EDINBURG — Hidalgo County commissioners are weighing short-term vs. long-term drainage projects as they prepare to ask voters to allow the drainage district to go out for bonds ranging between $50 million and $120 million.
Commissioners discussed the issue at length with Hidalgo County Drainage District General Manager Raul E. Sesin and the district’s financial adviser Noe Hinojosa during the commissioners meeting this week.
The discussion comes on the heels of what Sesin described as a “catastrophic event” of “hurricane proportions without the winds” in June and another round of heavy rainfall Saturday.
“We were spared because there was no wind damage that traditionally comes with a hurricane,” the district manager said of the recent June flooding that has now been declared a federal disaster.
Sesin and commissioners dispelled the notion that the drainage system had reportedly malfunctioned because of human error, saying all of the gates the county operates were opened and closed following the rules of hydraulics.
“We’re still accessing our system to provide a report as to how well it held up,” Sesin said.
The district is also assigning teams to each county precinct to evaluate issues and implement an aggressive plan to look for solutions, Sesin added.
“Obviously it takes time and money,” he said. “I know it’s easier said than done. I know a lot of people have suffered. It was a catastrophic act of God, and I think our system fared well.”
Many of the homes in the communities of Elsa and La Villa were spared because of the improvements made to the system in those areas, Sesin said.
“Traditionally we have reports that those areas get heavily inundated. It helped tremendously to have that system in place,” he told commissioners.
Still, there are homes in the Precinct 1 area that have been impacted by heavy rains time and time again, Commissioner David Fuentes said.
“It has happened before. It’s happening again. We need to continue to improve capacity because this is just not acceptable,” Fuentes told Sesin. “I task both of us and the people that we’re bringing onboard to get projects off the ground very quickly.”
Bonds, issues and deadlines
Voters approved a $184 million bond in 2012 and about $84 million were sold, the district’s financial adviser said.
“You still have about $100 million that have not been sold,” Hinojosa told commissioners. “Unfortunately… you’re in a tough spot.”
The language in the bond order has become an issue.
“Language challenges that we have in the actual order … make it cumbersome and difficult to sell,” Sesin said, suggesting the district do away with the remaining 2012 bonds and instead focus on new investments.
But if the district wants to borrow more money, it has to move quickly. By state statute, the district must ask voters for approval to go out for bonds even if it doesn’t affect the tax rate.
“In order to have a referendum for this fall, you have to do it pretty quickly,” Hinojosa said of the Aug. 14 deadline. “Today we’re July third, and it’s sort of exasperating to know that you have one project, but you also may have one or more projects.”

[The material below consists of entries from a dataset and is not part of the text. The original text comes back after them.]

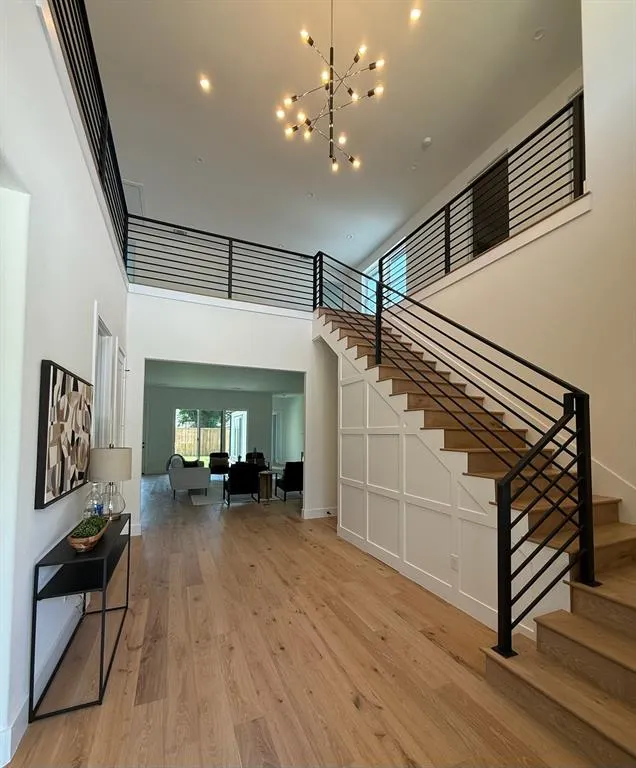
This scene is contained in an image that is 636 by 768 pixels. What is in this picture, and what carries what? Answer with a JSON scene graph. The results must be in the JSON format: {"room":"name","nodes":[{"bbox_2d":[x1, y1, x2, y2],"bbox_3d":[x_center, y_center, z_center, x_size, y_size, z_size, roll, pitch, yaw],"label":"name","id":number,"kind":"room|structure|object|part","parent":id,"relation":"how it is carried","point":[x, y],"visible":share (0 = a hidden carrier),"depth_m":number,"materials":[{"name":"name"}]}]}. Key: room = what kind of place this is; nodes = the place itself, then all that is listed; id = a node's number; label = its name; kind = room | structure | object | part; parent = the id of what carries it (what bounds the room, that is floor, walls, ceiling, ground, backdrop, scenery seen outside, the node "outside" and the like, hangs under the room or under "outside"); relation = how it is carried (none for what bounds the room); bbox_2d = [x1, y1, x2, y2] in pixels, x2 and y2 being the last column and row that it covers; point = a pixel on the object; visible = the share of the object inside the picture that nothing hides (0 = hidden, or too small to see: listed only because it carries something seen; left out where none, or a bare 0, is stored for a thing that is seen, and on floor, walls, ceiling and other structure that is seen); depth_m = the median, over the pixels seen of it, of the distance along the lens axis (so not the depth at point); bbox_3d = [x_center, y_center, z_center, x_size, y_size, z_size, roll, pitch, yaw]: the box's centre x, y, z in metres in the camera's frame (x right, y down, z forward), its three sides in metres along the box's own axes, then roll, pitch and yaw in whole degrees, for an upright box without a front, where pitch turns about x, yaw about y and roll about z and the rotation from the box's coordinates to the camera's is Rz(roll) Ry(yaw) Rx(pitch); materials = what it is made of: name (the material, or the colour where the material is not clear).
{"room":"entryway","nodes":[
{"label":"entryway","id":0,"kind":"room"},
{"bbox_2d":[0,0,129,765],"bbox_3d":[-1.373,-0.346,1.340,0.176,3.675,7.325,1,-2,-23],"label":"left wall","id":1,"kind":"structure","parent":0,"point":[42,516],"depth_m":1.62,"materials":[{"name":"white paint"}]},
{"bbox_2d":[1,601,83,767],"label":"baseboard","id":2,"kind":"structure","parent":1,"relation":"attached to","point":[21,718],"depth_m":1.77,"materials":[{"name":"white paint"}]},
{"bbox_2d":[35,359,92,509],"bbox_3d":[-1.616,0.105,2.110,0.045,0.771,0.930,1,-2,-23],"label":"wall art","id":3,"kind":"object","parent":1,"relation":"attached to","point":[76,386],"visible":0.99,"depth_m":1.90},
{"bbox_2d":[48,0,128,268],"bbox_3d":[-1.584,-2.473,2.133,0.075,0.889,4.939,1,-2,-23],"label":"left railing","id":4,"kind":"object","parent":1,"relation":"attached to","point":[118,173],"visible":0.7,"depth_m":2.58,"materials":[{"name":"black metal"}]},
{"bbox_2d":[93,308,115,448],"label":"door frame","id":5,"kind":"structure","parent":1,"relation":"in","point":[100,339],"depth_m":3.38,"materials":[{"name":"white paint"}]},
{"bbox_2d":[114,344,126,445],"bbox_3d":[-2.468,0.369,4.031,0.098,2.360,0.785,1,-2,-23],"label":"door","id":6,"kind":"structure","parent":1,"relation":"in","point":[121,359],"depth_m":4.03,"materials":[{"name":"white"}]},
{"bbox_2d":[145,386,292,473],"bbox_3d":[-4.167,0.475,11.351,6.006,2.838,0.175,1,-2,-23],"label":"far room wall","id":7,"kind":"structure","parent":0,"point":[253,408],"depth_m":11.27,"materials":[{"name":"grey paint"}]},
{"bbox_2d":[174,409,246,463],"bbox_3d":[-3.782,0.801,11.477,2.646,2.137,0.107,1,-2,-23],"label":"sliding glass door","id":8,"kind":"structure","parent":7,"relation":"in","point":[199,411],"depth_m":11.40,"materials":[{"name":"glass"}]},
{"bbox_2d":[142,361,303,393],"bbox_3d":[-2.447,-1.118,8.803,5.992,0.161,5.940,1,-2,-23],"label":"far room ceiling","id":9,"kind":"structure","parent":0,"point":[167,381],"depth_m":8.68,"materials":[{"name":"white paint"}]},
{"bbox_2d":[125,287,339,532],"bbox_3d":[-0.974,-0.036,5.199,3.887,3.430,0.144,1,-2,-23],"label":"back wall","id":10,"kind":"structure","parent":0,"point":[233,361],"depth_m":5.00,"materials":[{"name":"white paint"}]},
{"bbox_2d":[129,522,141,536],"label":"baseboard","id":11,"kind":"structure","parent":10,"relation":"attached to","point":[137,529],"depth_m":4.48,"materials":[{"name":"white paint"}]},
{"bbox_2d":[127,215,317,311],"bbox_3d":[-1.313,-2.306,5.026,2.823,1.108,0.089,1,-2,-23],"label":"balcony railing","id":12,"kind":"object","parent":10,"relation":"attached to","point":[229,251],"visible":0.84,"depth_m":4.92,"materials":[{"name":"black metal"}]},
{"bbox_2d":[302,507,337,518],"bbox_3d":[0.316,1.624,5.560,1.320,0.136,0.020,1,-2,-23],"label":"baseboard","id":13,"kind":"structure","parent":10,"relation":"attached to","point":[323,511],"depth_m":5.45,"materials":[{"name":"white paint"}]},
{"bbox_2d":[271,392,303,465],"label":"side wall","id":14,"kind":"structure","parent":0,"point":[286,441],"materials":[{"name":"white paint"}]},
{"bbox_2d":[5,472,602,767],"bbox_3d":[-0.640,1.740,5.845,7.934,0.119,15.567,1,-2,-23],"label":"floor","id":15,"kind":"structure","parent":0,"point":[372,672],"depth_m":2.00,"materials":[{"name":"brown wood"}]},
{"bbox_2d":[28,510,131,722],"bbox_3d":[-1.513,1.175,2.175,0.306,0.735,1.107,1,-2,-23],"label":"console table","id":16,"kind":"object","parent":15,"relation":"on","point":[101,665],"visible":0.84,"depth_m":1.81,"materials":[{"name":"black metal"}]},
{"bbox_2d":[68,515,107,551],"bbox_3d":[-1.440,0.731,2.021,0.160,0.116,0.470,1,-2,-23],"label":"wooden bowl","id":17,"kind":"object","parent":16,"relation":"on","point":[76,544],"visible":0.8,"depth_m":1.89,"materials":[{"name":"brown wood"}]},
{"bbox_2d":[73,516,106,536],"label":"moss","id":18,"kind":"object","parent":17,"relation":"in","point":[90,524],"visible":0.51,"depth_m":1.97,"materials":[{"name":"green plant"}]},
{"bbox_2d":[83,483,103,519],"bbox_3d":[-1.645,0.636,2.368,0.126,0.324,0.127,1,-2,-23],"label":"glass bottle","id":19,"kind":"object","parent":16,"relation":"on","point":[96,509],"visible":0.75,"depth_m":2.34,"materials":[{"name":"clear glass"}]},
{"bbox_2d":[89,444,132,519],"bbox_3d":[-1.649,0.508,2.573,0.292,0.604,0.295,1,-2,-23],"label":"table lamp","id":20,"kind":"object","parent":16,"relation":"on","point":[110,451],"visible":0.98,"depth_m":2.49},
{"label":"drum shade","id":21,"kind":"part","parent":20,"relation":"part of","materials":[{"name":"fabric"}]},
{"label":"glass lamp base","id":22,"kind":"part","parent":20,"relation":"part of","materials":[{"name":"clear glass"}]},
{"bbox_2d":[167,454,209,498],"bbox_3d":[-2.990,1.326,7.514,0.831,0.839,1.151,1,-2,-23],"label":"white armchair","id":23,"kind":"object","parent":15,"relation":"on","point":[194,479],"visible":0.97,"depth_m":7.03,"materials":[{"name":"fabric"}]},
{"bbox_2d":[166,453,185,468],"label":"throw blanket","id":24,"kind":"object","parent":23,"relation":"on","point":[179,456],"visible":0.49,"depth_m":7.46,"materials":[{"name":"fabric"}]},
{"bbox_2d":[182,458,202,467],"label":"throw pillow","id":25,"kind":"object","parent":23,"relation":"on","point":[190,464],"visible":0.44,"depth_m":7.33,"materials":[{"name":"fabric"}]},
{"bbox_2d":[208,452,229,476],"bbox_3d":[-2.840,1.417,9.328,0.681,0.752,0.725,1,-2,-12],"label":"armchair","id":26,"kind":"object","parent":15,"relation":"on","point":[212,471],"visible":0.84,"depth_m":9.23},
{"bbox_2d":[191,483,285,505],"bbox_3d":[-1.709,1.762,7.853,2.617,0.013,2.458,1,-2,-23],"label":"rug","id":27,"kind":"object","parent":15,"relation":"on","point":[197,501],"visible":0.49,"depth_m":7.08,"materials":[{"name":"grey carpet"}]},
{"bbox_2d":[223,462,259,504],"bbox_3d":[-1.576,1.324,6.659,0.685,0.785,0.736,1,-2,-23],"label":"black armchair","id":28,"kind":"object","parent":27,"relation":"on","point":[231,474],"visible":0.99,"depth_m":6.36,"materials":[{"name":"black leather"}]},
{"bbox_2d":[246,451,266,469],"bbox_3d":[-1.809,1.402,9.227,0.688,0.772,0.746,1,-2,-23],"label":"armchair","id":29,"kind":"object","parent":15,"relation":"on","point":[251,454],"visible":0.43,"depth_m":9.40,"materials":[{"name":"black"}]},
{"bbox_2d":[257,470,274,500],"bbox_3d":[-1.134,1.460,6.932,0.434,0.544,0.440,1,-2,-23],"label":"side table","id":30,"kind":"object","parent":15,"relation":"on","point":[266,482],"visible":0.92,"depth_m":6.81,"materials":[{"name":"brown wood"}]},
{"bbox_2d":[276,461,303,500],"bbox_3d":[-0.495,1.344,7.096,0.716,0.800,0.766,1,-2,-23],"label":"black armchair","id":31,"kind":"object","parent":15,"relation":"on","point":[290,476],"visible":0.76,"depth_m":6.74,"materials":[{"name":"black"}]},
{"bbox_2d":[312,301,634,765],"bbox_3d":[1.291,-0.031,3.179,1.966,3.311,4.681,1,-2,-23],"label":"staircase","id":32,"kind":"structure","parent":15,"relation":"on","point":[621,672],"depth_m":2.30,"materials":[{"name":"brown wood"}]},
{"bbox_2d":[317,246,595,659],"bbox_3d":[0.708,-0.609,3.353,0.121,3.990,3.768,1,-2,-23],"label":"stair railing","id":33,"kind":"object","parent":32,"relation":"on","point":[376,356],"visible":0.94,"depth_m":2.04,"materials":[{"name":"black metal"}]},
{"bbox_2d":[82,0,579,267],"bbox_3d":[0.041,-4.126,4.101,6.195,0.156,9.919,1,-2,-23],"label":"ceiling","id":34,"kind":"structure","parent":0,"point":[414,138],"depth_m":4.20,"materials":[{"name":"white paint"}]},
{"bbox_2d":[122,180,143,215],"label":"attic hatch","id":35,"kind":"object","parent":34,"relation":"in","point":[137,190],"visible":0.49,"depth_m":5.78,"materials":[{"name":"white paint"}]},
{"bbox_2d":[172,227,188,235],"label":"air vent","id":36,"kind":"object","parent":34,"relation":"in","point":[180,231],"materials":[{"name":"white metal"}]},
{"bbox_2d":[195,156,203,163],"bbox_3d":[-1.864,-4.037,5.069,0.121,0.032,0.118,1,-2,-23],"label":"recessed light","id":37,"kind":"object","parent":34,"relation":"in","point":[199,160],"visible":0.98,"depth_m":5.07,"materials":[{"name":"white"}]},
{"bbox_2d":[198,76,210,91],"bbox_3d":[-1.415,-4.165,4.032,0.133,0.021,0.130,1,-2,-23],"label":"recessed light","id":38,"kind":"object","parent":34,"relation":"in","point":[204,83],"visible":0.99,"depth_m":4.03,"materials":[{"name":"white"}]},
{"bbox_2d":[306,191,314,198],"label":"recessed light","id":39,"kind":"object","parent":34,"relation":"in","point":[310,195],"visible":0.99,"depth_m":5.87,"materials":[{"name":"white"}]},
{"bbox_2d":[275,1,386,174],"bbox_3d":[0.136,-3.351,3.069,1.000,1.609,0.990,0,-2,22],"label":"chandelier","id":40,"kind":"object","parent":34,"relation":"hanging from","point":[312,42],"visible":0.99,"depth_m":3.02,"materials":[{"name":"black metal"}]},
{"bbox_2d":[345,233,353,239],"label":"recessed light","id":41,"kind":"object","parent":34,"relation":"in","point":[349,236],"visible":0.99,"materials":[{"name":"white"}]},
{"bbox_2d":[409,7,422,22],"bbox_3d":[1.010,-4.192,3.354,0.130,0.040,0.128,1,-2,-23],"label":"recessed light","id":42,"kind":"object","parent":34,"relation":"in","point":[416,14],"visible":0.99,"depth_m":3.36,"materials":[{"name":"white"}]},
{"bbox_2d":[421,136,432,147],"bbox_3d":[1.558,-3.925,4.621,0.130,0.044,0.134,1,-2,-23],"label":"smoke detector","id":43,"kind":"object","parent":34,"relation":"attached to","point":[428,142],"visible":0.99,"depth_m":4.59,"materials":[{"name":"white plastic"}]},
{"bbox_2d":[533,27,545,40],"bbox_3d":[2.363,-4.083,3.450,0.122,0.037,0.121,1,-2,-23],"label":"recessed light","id":44,"kind":"object","parent":34,"relation":"in","point":[539,34],"visible":0.98,"depth_m":3.44,"materials":[{"name":"white"}]},
{"bbox_2d":[364,251,407,314],"bbox_3d":[1.569,-2.967,7.709,0.112,1.565,1.720,1,-2,-23],"label":"upper window","id":45,"kind":"structure","parent":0,"point":[404,288],"depth_m":7.63,"materials":[{"name":"glass"}]},
{"bbox_2d":[328,329,565,639],"bbox_3d":[0.890,0.253,3.379,0.036,2.705,3.254,1,-2,-23],"label":"stair side wall","id":46,"kind":"structure","parent":0,"point":[347,386],"depth_m":3.08,"materials":[{"name":"white paint"}]},
{"bbox_2d":[450,554,458,570],"bbox_3d":[1.140,1.216,2.698,0.009,0.118,0.072,1,-2,-23],"label":"wall socket","id":47,"kind":"object","parent":46,"relation":"attached to","point":[453,561],"visible":0.98,"depth_m":2.69,"materials":[{"name":"white plastic"}]},
{"bbox_2d":[471,154,510,256],"bbox_3d":[2.675,-2.957,4.976,0.165,1.735,0.824,1,-2,-23],"label":"upper door","id":48,"kind":"structure","parent":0,"point":[495,236],"depth_m":5.00,"materials":[{"name":"brown wood"}]},
{"bbox_2d":[386,1,635,518],"bbox_3d":[2.220,-1.579,3.138,0.272,6.230,6.371,1,-2,-23],"label":"right wall","id":49,"kind":"structure","parent":0,"point":[608,459],"depth_m":2.90,"materials":[{"name":"white paint"}]},
{"bbox_2d":[377,91,583,303],"bbox_3d":[1.740,-2.331,4.036,0.080,1.194,4.023,1,-2,-23],"label":"right railing","id":50,"kind":"object","parent":49,"relation":"attached to","point":[579,193],"visible":0.74,"depth_m":3.57,"materials":[{"name":"black metal"}]},
{"bbox_2d":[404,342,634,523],"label":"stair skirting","id":51,"kind":"object","parent":49,"relation":"attached to","point":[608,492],"visible":0.48,"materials":[{"name":"white paint"}]},
{"label":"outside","id":52,"kind":"structure","parent":0,"visible":0},
{"label":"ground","id":53,"kind":"structure","parent":52,"visible":0},
{"bbox_2d":[174,425,221,457],"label":"wooden fence","id":54,"kind":"object","parent":53,"relation":"on","point":[190,448],"visible":0.34,"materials":[{"name":"brown wood"}]},
{"bbox_2d":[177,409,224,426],"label":"tree","id":55,"kind":"object","parent":53,"relation":"on","point":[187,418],"visible":0.19,"materials":[{"name":"green plant"}]}
]}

Hinojosa was referencing to the district’s short-term projects, or immediate needs which include a number of improvements to the current system in the eastern portion of the county, versus long-term projects, such as the $400 million Raymondville Drain, which would alleviate flooding in the western and northern parts of the county.
“(The) Raymondville Drain would not have made a difference in this area,” Fuentes said about the hardest hit areas in his precinct, which lies in the eastern portion of the county. “We worked from four in the morning until midnight for two weeks straight. Unfortunately, for people that lost their homes, it doesn’t really matter.”

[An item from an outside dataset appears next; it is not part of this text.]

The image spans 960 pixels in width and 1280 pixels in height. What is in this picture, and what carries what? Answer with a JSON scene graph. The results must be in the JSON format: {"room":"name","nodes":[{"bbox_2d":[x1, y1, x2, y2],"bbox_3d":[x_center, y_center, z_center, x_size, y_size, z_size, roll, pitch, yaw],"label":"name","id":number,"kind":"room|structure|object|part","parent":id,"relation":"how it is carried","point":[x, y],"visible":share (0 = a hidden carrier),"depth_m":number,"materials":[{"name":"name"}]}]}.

Investing in the Raymondville Drain, a long-term project more than 30 years in the making, has one big advantage: the federal government would return between 70 to 75 percent of the local investment.
“If you put in $100 million, you can get $70 million back and then reinvest it,” Hinojosa told commissioners. “Conceivably, you can get another 70 percent of that 70 percent. So that’s another $49 million. … You could get to the $400 million that way.”
But borrowing more than $50 million will require a tax rate increase, Hinojosa warned.
“If you go do $50 million it will not impact the tax rate,” he said. “If you raised one cent, you can do about $120 million.”
Both moves would require voter approval.
Currently, the district levies 9.5 cents per every $100 valuation. It spends five of those pennies on running operations and another 4 cents to pay its debt, Hinojosa said.
“We currently have annual (debt) payments of about $15 million,” Hinojosa said. “The issue is, how can we position this district to go out and do something (with) more of an impact to address your concerns?”
The financial adviser said he would not recommend the board issue a bond for just one project, such as the Raymondville Drain.
“We have a more immediate need in other areas,” Sesin said, adding he did want to invest some money in the long-term project. “My recommendation would be not to tie up the bond capacity on that one project.”
Either way, the district cannot move forward without the consent of the county’s residents.
“We’re just a storm away from catastrophe,” Commissioner Joseph Palacios said. “And I think the right thing to do is putting it in the voters’ hands.”